When the connection is established, our callback is invoked. Now we should create a stream:

  • create pa_stream object that represents a playback stream
  • configure buffer parameters and stream flags
  • setup callback to be invoked when the server wants more samples

There are four parameters of the server-side stream buffer:

  • maxlength - maximum buffer length (in bytes)
  • tlength - desired buffer length, i.e. the target latency (in bytes)
  • prebuf - start threshold, i.e. the minimum number of bytes to be accumulated in buffer before starting the stream (in bytes)
  • minreq - minimum number of samples to be requested from the client each time (in bytes)

We also enable three stream flags:

  • PA_STREAM_AUTO_TIMING_UPDATE

    Automatically update current latency (stream buffer size) from the server. We just print current latency to stderr.

  • PA_STREAM_INTERPOLATE_TIMING

    Interpolate reported latency values between timing updates. We want the latency values printed to stderr to change smoothly.

  • PA_STREAM_ADJUST_LATENCY

    With this flag, tlength becomes the target size for the stream buffer plus device buffer, instead of just stream buffer. PulseAudio will do two things:

    • adjust the device buffer size (ALSA ring buffer size) to be the minimum tlength value among of the all connected streams

    • request samples from the client in such way that there is always about tlength - dlength bytes remaining in the stream buffer, where dlength is the device buffer size

When PulseAudio server wants more samples, it invokes our callback which does the following:

  • ask PulseAudio to allocate a memory for next batch of samples
  • read requested amount of samples from stdin to the buffer
  • write the buffer to PulseAudio

We could also do memory allocation by ourselves. However, delegating this function to PulseAudio prevents us from unnecessary copying when PulseAudio uses the zero-copy mode. Zero copy is usually a default for local clients.

pa_play_async_poll

This snippet is just like previous one, but it uses polling instead of callbacks. Polling is performed between mainloop iterations.
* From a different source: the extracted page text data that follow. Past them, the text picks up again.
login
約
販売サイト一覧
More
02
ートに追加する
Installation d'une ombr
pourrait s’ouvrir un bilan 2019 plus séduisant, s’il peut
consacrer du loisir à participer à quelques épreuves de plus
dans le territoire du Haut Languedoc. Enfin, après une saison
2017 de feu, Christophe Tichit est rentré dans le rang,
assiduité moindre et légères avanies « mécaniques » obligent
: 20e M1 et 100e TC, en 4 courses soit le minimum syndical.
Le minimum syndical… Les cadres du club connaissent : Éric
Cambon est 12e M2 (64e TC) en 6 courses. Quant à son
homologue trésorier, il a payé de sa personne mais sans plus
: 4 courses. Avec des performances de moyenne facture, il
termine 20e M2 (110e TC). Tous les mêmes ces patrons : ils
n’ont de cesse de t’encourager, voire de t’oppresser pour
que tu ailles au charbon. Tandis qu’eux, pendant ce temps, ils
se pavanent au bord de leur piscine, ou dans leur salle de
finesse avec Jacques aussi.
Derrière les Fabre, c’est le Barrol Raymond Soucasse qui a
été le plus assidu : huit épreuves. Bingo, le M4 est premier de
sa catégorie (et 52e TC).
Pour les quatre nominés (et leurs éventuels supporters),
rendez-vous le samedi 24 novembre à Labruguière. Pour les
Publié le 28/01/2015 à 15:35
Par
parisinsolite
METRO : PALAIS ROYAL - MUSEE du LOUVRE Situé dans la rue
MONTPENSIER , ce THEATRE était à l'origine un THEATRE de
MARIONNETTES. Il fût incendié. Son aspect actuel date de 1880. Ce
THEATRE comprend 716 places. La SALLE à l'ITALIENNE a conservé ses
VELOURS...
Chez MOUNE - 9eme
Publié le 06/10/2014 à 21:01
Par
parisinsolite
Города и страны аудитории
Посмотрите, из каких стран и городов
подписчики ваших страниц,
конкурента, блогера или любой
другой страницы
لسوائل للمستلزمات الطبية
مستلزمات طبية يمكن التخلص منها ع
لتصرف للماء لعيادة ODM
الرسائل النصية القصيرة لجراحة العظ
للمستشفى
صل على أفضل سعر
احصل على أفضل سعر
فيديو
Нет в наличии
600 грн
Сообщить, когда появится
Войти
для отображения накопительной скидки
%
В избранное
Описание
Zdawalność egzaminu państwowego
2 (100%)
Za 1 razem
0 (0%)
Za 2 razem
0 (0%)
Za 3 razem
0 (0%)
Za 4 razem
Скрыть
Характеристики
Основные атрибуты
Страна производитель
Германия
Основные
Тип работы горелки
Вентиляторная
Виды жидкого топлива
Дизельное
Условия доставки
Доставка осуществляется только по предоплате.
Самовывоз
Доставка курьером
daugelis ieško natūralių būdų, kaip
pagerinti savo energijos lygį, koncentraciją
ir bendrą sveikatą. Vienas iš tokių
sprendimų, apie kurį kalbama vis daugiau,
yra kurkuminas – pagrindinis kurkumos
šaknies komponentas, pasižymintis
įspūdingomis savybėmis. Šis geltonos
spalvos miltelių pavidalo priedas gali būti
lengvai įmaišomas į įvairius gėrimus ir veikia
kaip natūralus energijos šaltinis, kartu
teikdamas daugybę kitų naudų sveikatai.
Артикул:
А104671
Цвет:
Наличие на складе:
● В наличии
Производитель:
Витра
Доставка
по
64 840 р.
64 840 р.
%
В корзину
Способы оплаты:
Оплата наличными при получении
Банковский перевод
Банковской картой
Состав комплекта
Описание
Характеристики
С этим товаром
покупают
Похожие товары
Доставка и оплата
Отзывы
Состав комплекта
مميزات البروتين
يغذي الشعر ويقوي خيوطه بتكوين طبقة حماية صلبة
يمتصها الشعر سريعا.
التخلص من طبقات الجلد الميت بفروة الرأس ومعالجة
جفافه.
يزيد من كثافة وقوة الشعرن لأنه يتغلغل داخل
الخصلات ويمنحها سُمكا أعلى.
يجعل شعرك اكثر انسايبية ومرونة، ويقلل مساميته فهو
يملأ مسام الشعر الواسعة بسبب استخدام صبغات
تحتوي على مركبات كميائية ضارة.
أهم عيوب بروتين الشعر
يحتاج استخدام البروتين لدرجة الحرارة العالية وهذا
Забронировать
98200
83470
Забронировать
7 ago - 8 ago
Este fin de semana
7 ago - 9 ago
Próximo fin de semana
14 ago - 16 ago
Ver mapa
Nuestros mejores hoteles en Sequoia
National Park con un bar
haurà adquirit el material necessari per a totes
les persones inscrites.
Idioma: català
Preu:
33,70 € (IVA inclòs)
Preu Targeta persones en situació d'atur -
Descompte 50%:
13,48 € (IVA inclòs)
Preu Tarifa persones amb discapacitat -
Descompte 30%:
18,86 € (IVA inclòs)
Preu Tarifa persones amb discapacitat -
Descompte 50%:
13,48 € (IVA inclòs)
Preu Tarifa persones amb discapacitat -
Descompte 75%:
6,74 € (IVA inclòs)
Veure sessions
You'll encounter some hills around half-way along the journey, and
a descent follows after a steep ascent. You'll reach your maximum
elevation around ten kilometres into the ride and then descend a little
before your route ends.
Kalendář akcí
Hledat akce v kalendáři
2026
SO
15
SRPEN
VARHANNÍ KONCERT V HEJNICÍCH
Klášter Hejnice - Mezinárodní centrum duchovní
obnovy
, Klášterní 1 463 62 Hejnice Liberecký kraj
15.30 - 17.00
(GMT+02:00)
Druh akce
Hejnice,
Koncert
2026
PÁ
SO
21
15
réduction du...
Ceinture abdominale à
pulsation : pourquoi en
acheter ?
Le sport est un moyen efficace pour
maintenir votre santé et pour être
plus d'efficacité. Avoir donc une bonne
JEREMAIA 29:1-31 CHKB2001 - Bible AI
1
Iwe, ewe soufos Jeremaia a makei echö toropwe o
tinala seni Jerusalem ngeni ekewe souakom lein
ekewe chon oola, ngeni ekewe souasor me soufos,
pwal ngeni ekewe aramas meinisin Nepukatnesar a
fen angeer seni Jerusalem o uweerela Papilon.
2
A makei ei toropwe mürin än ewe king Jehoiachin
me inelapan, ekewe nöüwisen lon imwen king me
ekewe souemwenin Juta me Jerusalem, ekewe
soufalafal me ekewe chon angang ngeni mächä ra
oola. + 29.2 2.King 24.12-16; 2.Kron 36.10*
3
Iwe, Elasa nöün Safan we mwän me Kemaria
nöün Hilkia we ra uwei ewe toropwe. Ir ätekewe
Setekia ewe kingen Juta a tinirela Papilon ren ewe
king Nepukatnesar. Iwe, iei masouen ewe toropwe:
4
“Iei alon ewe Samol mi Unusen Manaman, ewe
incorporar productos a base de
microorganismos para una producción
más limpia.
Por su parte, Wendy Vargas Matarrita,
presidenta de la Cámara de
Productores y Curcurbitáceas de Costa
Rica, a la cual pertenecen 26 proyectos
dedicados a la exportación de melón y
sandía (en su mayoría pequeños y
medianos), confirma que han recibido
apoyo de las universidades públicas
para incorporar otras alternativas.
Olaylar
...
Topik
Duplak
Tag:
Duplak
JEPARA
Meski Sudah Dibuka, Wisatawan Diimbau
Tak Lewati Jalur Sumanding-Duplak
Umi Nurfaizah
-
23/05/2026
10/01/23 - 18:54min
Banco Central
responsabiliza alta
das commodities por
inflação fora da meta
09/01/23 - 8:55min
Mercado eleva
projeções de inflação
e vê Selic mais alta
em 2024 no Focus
This approach could be also used with a threaded mainloop. In this case, polling may be performed from another thread after obtaining a lock.


libsndfile

sndfile_decode

This snippet decodes a file using libsndfile.

Initialization:

  • open an input file (SNDFILE)

Decoding loop:

  • read samples from the input file
  • write samples to stdout

Other libraries

There are no snippets for these libraries, but they may be also useful.

Portable audio I/O:

Media frameworks:


Notes

SoX can use libsndfile for reading files. FFmpeg can use SoX for more precise resampling.

Both SoX and FFmpeg can use ALSA and PulseAudio for audio output. But note that FFmpeg tools use SDL for audio output instead.

PulseAudio usually uses ALSA for audio output. It may also use SoX for high-quality resampling.

All libraries listed here (with or without snippets) are cross-platform.